=== Data to process ===

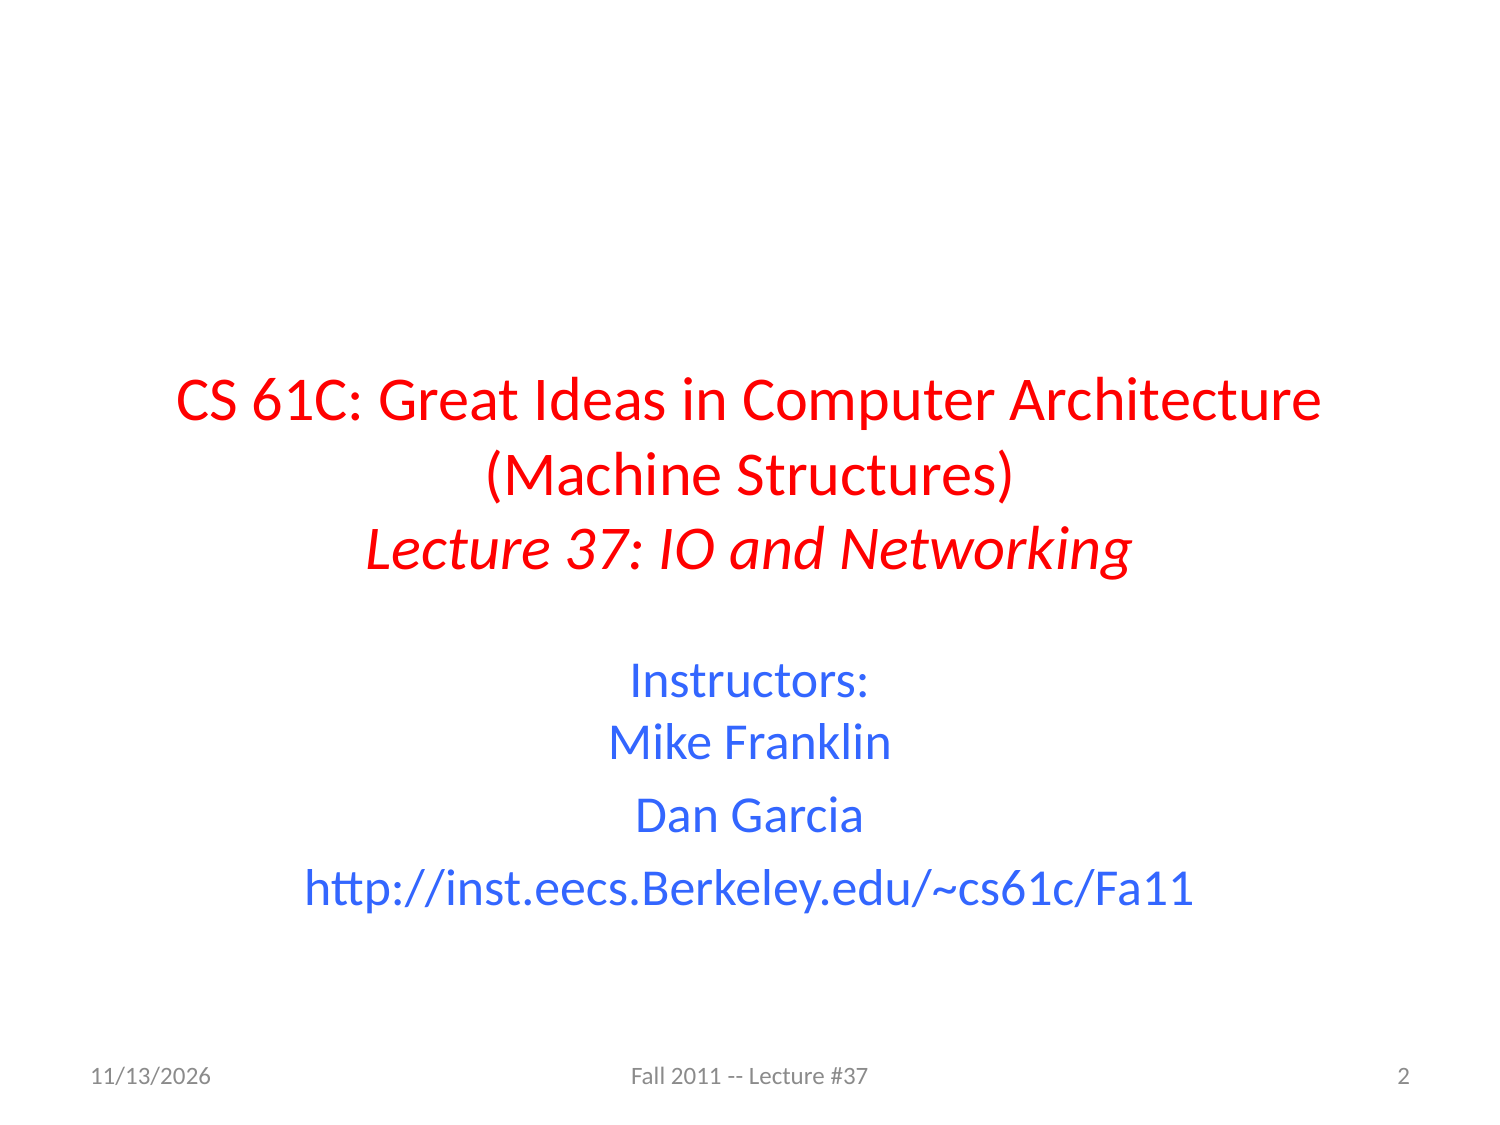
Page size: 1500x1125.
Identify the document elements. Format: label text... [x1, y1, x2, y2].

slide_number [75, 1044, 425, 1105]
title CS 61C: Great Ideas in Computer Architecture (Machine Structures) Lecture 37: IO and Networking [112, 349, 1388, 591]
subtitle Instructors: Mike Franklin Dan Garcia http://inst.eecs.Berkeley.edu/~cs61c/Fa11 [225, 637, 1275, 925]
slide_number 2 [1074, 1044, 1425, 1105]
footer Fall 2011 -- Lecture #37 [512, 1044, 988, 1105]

=== Exercise objective ===
Copy out the line holding "Identify the document" along with all lines after it through the end of the entries, exactly and only these.

=== Output of the exercise ===
Identify the document elements. Format: label text... [x1, y1, x2, y2].

slide_number [75, 1044, 425, 1105]
title CS 61C: Great Ideas in Computer Architecture (Machine Structures) Lecture 37: IO and Networking [112, 349, 1388, 591]
subtitle Instructors: Mike Franklin Dan Garcia http://inst.eecs.Berkeley.edu/~cs61c/Fa11 [225, 637, 1275, 925]
slide_number 2 [1074, 1044, 1425, 1105]
footer Fall 2011 -- Lecture #37 [512, 1044, 988, 1105]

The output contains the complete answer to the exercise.